When the youngster arrived at Duke University School of Medicine six years ago at the age of three, he had mild developmental delays and physical characteristics that included a large body and large head circumference.
A genetic analysis showed mutation of a specific gene, known as ASXL2, which had never been singled out as causing disease.
‘Identifying the root cause of the condition is a first step, and that could help in developing new therapies and treatment approaches.’
The youngster's doctor, Vandana Shashi, a professor of pediatrics for the Division of Medical Genetics at Duke University School of Medicine, told his parents their son likely had a rare and yet-unidentified disease and promised to remain vigilant if any other cases popped up in the medical literature that might provide additional clues.
The new disease, which still has no name, does have similarities to two other rare genetic disorders arising from related genes. A condition called Bohring-Opitz syndrome is the result of a mutation of the ASXL1 gene, while Bainbridge-Ropers syndrome is caused by a flaw in the ASXL3 gene. Both conditions are also rare, and result in similar, but more severe impairments.
Dr.Shashi used the tools of the Undiagnosed Diseases Network (UDN) at the National Institutes of Health, which links Duke and six other medical teaching sites around the country. The participating centers pool information and innovations about diseases that are so rare they often stump the broader medical community.
Within just six weeks, five additional children, all with the same physical features and the ASXL2 gene mutation had been identified.
"We can now definitively say this is a newly identified disease," Shashi said. "With just one case, we could not say the gene mutation was the underlying cause.
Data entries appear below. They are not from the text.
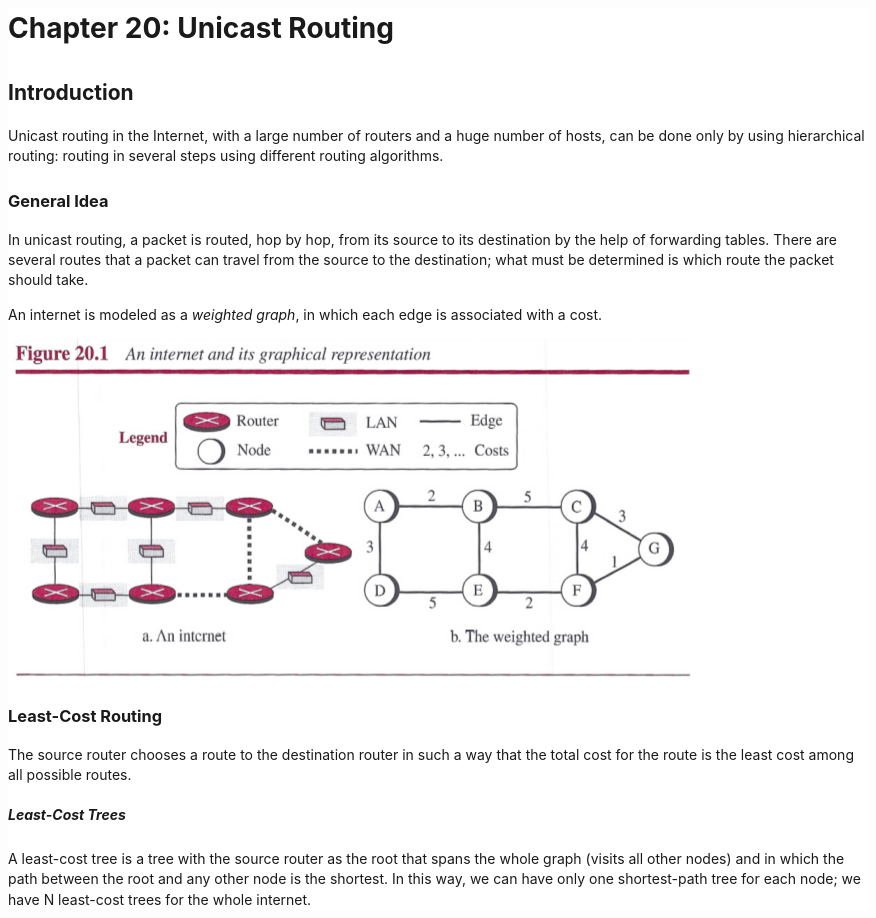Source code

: # Chapter 20: Unicast Routing
## Introduction
Unicast routing in the Internet, with a large number of routers and a huge number of hosts, can be done only by using hierarchical routing: routing in several steps using different routing algorithms.

### General Idea
In unicast routing, a packet is routed, hop by hop, from its source to its destination by the help of forwarding tables. There are several routes that a packet can travel from the source to the destination; what must be determined is which route the packet should take.

An internet is modeled as a *weighted graph*, in which each edge is associated with a cost.

![img](./pic/ch20_1.png)

### Least-Cost Routing
The source router chooses a route to the destination router in such a way that the total cost for the route is the least cost among all possible routes.

##### Least-Cost Trees
A least-cost tree is a tree with the source router as the root that spans the whole graph (visits all other nodes) and in which the path between the root and any other node is the shortest. In this way, we can have only one shortest-path tree for each node; we have N least-cost trees for the whole internet.

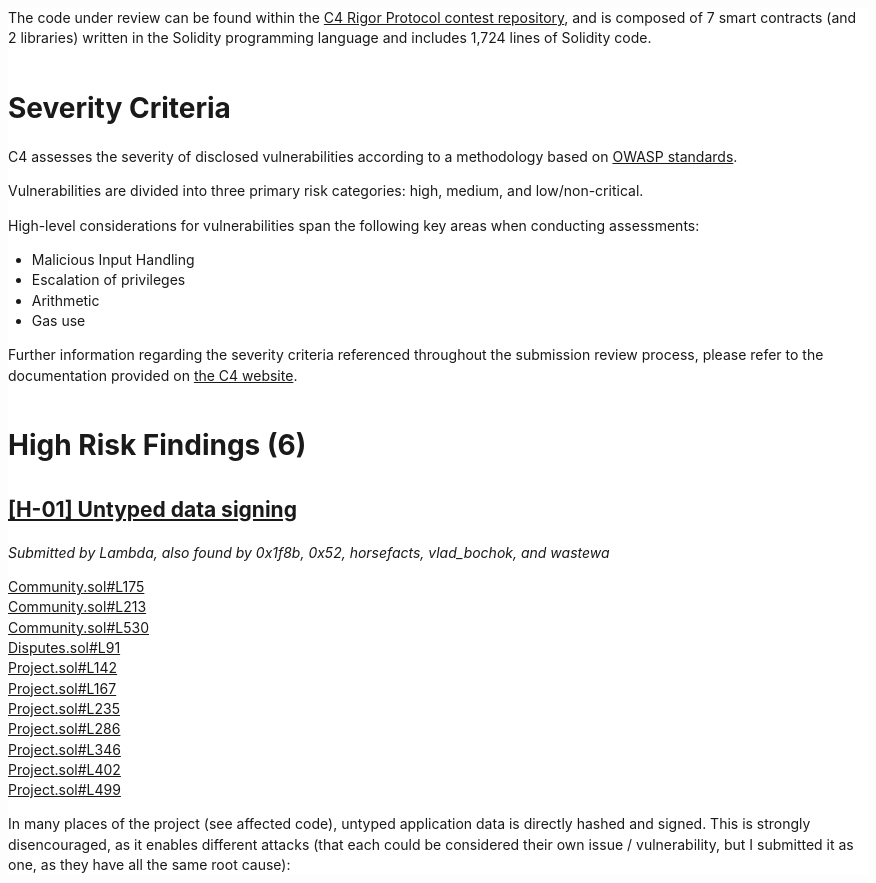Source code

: The code under review can be found within the [C4 Rigor Protocol contest repository](https://github.com/code-423n4/2022-08-rigor), and is composed of 7 smart contracts (and 2 libraries) written in the Solidity programming language and includes 1,724 lines of Solidity code.

# Severity Criteria

C4 assesses the severity of disclosed vulnerabilities according to a methodology based on [OWASP standards](https://owasp.org/www-community/OWASP_Risk_Rating_Methodology).

Vulnerabilities are divided into three primary risk categories: high, medium, and low/non-critical.

High-level considerations for vulnerabilities span the following key areas when conducting assessments:

- Malicious Input Handling
- Escalation of privileges
- Arithmetic
- Gas use

Further information regarding the severity criteria referenced throughout the submission review process, please refer to the documentation provided on [the C4 website](https://code4rena.com).

# High Risk Findings (6)
## [[H-01] Untyped data signing](https://github.com/code-423n4/2022-08-rigor-findings/issues/75)
_Submitted by Lambda, also found by 0x1f8b, 0x52, horsefacts, vlad&#95;bochok, and wastewa_

[Community.sol#L175](https://github.com/code-423n4/2022-08-rigor/blob/e35f5f61be9ff4b8dc5153e313419ac42964d1fd/contracts/Community.sol#L175)<br>
[Community.sol#L213](https://github.com/code-423n4/2022-08-rigor/blob/e35f5f61be9ff4b8dc5153e313419ac42964d1fd/contracts/Community.sol#L213)<br>
[Community.sol#L530](https://github.com/code-423n4/2022-08-rigor/blob/e35f5f61be9ff4b8dc5153e313419ac42964d1fd/contracts/Community.sol#L530)<br>
[Disputes.sol#L91](https://github.com/code-423n4/2022-08-rigor/blob/f2498c86dbd0e265f82ec76d9ec576442e896a87/contracts/Disputes.sol#L91)<br>
[Project.sol#L142](https://github.com/code-423n4/2022-08-rigor/blob/f2498c86dbd0e265f82ec76d9ec576442e896a87/contracts/Project.sol#L142)<br>
[Project.sol#L167](https://github.com/code-423n4/2022-08-rigor/blob/f2498c86dbd0e265f82ec76d9ec576442e896a87/contracts/Project.sol#L167)<br>
[Project.sol#L235](https://github.com/code-423n4/2022-08-rigor/blob/f2498c86dbd0e265f82ec76d9ec576442e896a87/contracts/Project.sol#L235)<br>
[Project.sol#L286](https://github.com/code-423n4/2022-08-rigor/blob/f2498c86dbd0e265f82ec76d9ec576442e896a87/contracts/Project.sol#L286)<br>
[Project.sol#L346](https://github.com/code-423n4/2022-08-rigor/blob/f2498c86dbd0e265f82ec76d9ec576442e896a87/contracts/Project.sol#L346)<br>
[Project.sol#L402](https://github.com/code-423n4/2022-08-rigor/blob/f2498c86dbd0e265f82ec76d9ec576442e896a87/contracts/Project.sol#L402)<br>
[Project.sol#L499](https://github.com/code-423n4/2022-08-rigor/blob/f2498c86dbd0e265f82ec76d9ec576442e896a87/contracts/Project.sol#L499)<br>

In many places of the project (see affected code), untyped application data is directly hashed and signed. This is strongly disencouraged, as it enables different attacks (that each could be considered their own issue / vulnerability, but I submitted it as one, as they have all the same root cause):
But with six cases, all with the same ASXL2 mutation, it is definitive."
Shashi and colleagues from other UDN institutions published their findings online in the American Journal of Human Genetics
Though how the ASXL2 genetic mutation arises is unknown, identifying the root cause of the children's condition is a first step, and could help drive new therapies and treatment approaches.
The immediate benefit is to the families of the children, who now have an answer to their most basic question.
"It has been wonderful to be connected to other families who share this genetic condition," said Teresa Locklear, whose son, Issac, was the first patient to present with the mutation at Duke. "When we started, we hoped we would find other families with children who were older than Isaac, to provide a sort of roadmap for what to expect. But it turns out, Isaac is the oldest and we are the ones sharing our experiences with parents of younger children, and that's been so rewarding."
Study co-author Loren del Mar Peña, assistant professor in the Department of Pediatrics at Duke, said reducing isolation for families with a rare disease has tremendous impact.
"These families feel truly alone when their child clearly has a disorder, and yet there is no name for it, and no community of people they can relate to with shared experiences," Peña said. "This will help them be able to connect with others and compare notes. That's a huge deal - to know you aren't the only one and there a five other children out there."